**Extracted text:**
I’ll endorse this heavily.

We bought into a nice suburban community. Good schools, low crime, the dream.

No one knows any neighbors. Kids rarely play with one another intra-neighborhood despite a very healthy blend of age ranges. In fact, I’ve loosely associate with exactly one neighbor in the three years. We went out of our way to try and meet neighbors our first month. Most treated us as if we head too many heads on our shoulders.

Despite a heavy presence of children, no one here celebrate Halloween despite it being a beloved night growing up around here. Our first year we invested heavily in decorations and spent hundreds on the King size candy bars.

Society feels… dead compared to me as an early 90s child.

That's really rough. We bought into a neighborhood in an older college town, and I think that's helped things a bit for us. Smaller houses and yards, so people hang out around the neighborhood or in parks. Everyone's out walking their dogs all the time, and pretty much everyone is happy to stop and chat. I think it's just about getting lucky and finding places where people prioritize the community rather than having giant houses, giant yards with swingsets, and giant cars so they never need to talk to anyone.

**Tasks to complete:**
**1)** In the discussion about neighborhood life, what kind of town did the second writer buy into?
**2)** Pick up the discussion about neighborhood life after its last sentence and carry it on.

Dataset entries
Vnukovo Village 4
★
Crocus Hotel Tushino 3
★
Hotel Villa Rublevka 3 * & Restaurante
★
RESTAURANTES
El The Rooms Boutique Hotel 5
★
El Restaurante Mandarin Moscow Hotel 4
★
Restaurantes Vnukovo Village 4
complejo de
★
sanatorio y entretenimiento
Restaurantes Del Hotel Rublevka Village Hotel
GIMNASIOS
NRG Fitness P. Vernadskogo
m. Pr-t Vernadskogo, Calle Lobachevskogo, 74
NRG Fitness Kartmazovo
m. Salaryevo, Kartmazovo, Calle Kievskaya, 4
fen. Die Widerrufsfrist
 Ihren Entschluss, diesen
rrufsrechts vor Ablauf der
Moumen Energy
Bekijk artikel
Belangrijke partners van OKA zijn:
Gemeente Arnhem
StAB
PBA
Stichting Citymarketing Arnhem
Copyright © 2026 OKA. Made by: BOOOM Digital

--

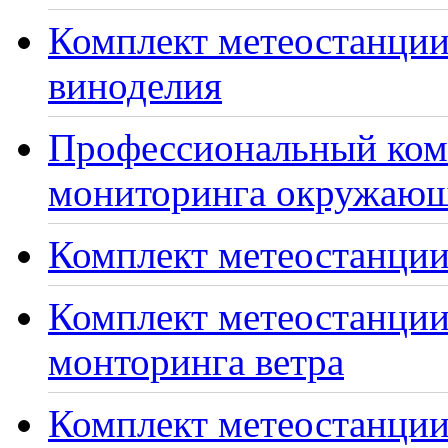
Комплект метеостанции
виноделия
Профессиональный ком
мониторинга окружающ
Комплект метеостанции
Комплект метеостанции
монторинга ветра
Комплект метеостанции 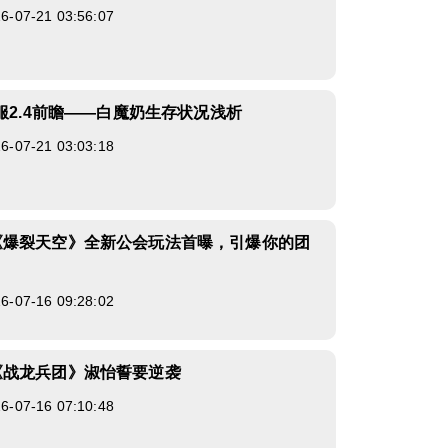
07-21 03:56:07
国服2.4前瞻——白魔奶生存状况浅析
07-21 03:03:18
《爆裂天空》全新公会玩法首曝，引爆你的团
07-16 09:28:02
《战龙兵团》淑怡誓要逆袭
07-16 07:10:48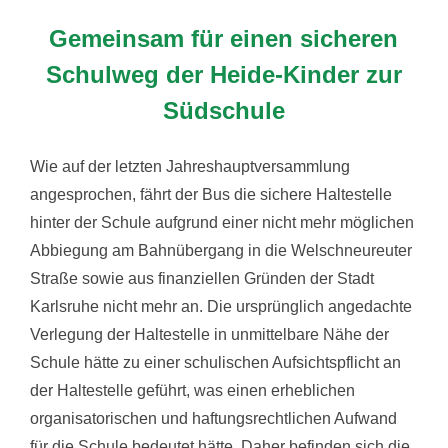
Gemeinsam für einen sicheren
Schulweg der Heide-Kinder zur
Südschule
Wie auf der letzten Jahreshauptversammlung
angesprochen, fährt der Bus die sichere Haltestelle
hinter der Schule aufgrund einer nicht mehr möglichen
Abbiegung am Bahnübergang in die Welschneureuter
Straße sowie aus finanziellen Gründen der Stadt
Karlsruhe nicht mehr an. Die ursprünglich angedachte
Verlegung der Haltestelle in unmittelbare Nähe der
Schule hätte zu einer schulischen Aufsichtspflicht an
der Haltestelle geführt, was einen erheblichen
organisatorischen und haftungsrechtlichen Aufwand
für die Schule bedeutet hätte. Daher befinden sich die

**Answers for the tasks:**
**1)** An older college town.

**2)**
That’s tough. We also bought a house in a nice suburban community right outside of NYC and it’s been amazing. We know all the neighbors, exchange gifts during holidays, and a ton of kids come out for Halloween. What I really liked about the neighborhood when house hunting was seeing kids ride their bikes around on the streets unsupervised. I don’t know if it had any correlation, but the vibe felt right.

Have you thought maybe its your environment? I think the "nice suburban communities" have always been filled with antisocial people (as someone who grew it in them). People go to the suburbs for quiet and to be left alone.

I barely knew anyone in the neighborhood when I was living with my parents in the suburbs. My friends were all from school and required a car to hang out.

In contrast, now as an adult, I live in a dense major city (that's supposedly filled with crime according right wing news) and I see kids all the time walking around. I have a young kid and he interacts with his neighbors a lot more. My mailman knows of my kid and when we moved across the street.

Our closest couple's friend is a 5 minute walk away and its nice to randomly run into them on a weekend when taking a walk.

We regularly have wine and food on Fridays with one of my neighbors who have a kid close to our age and its easy and without friction.

  • It’s not a suburb/urban thing (though that could be correlated).

    It’s an area thing. I think the biggest thing that leads to it is age stratification in a neighborhood - when every family is in the exact same “place” something weird happens.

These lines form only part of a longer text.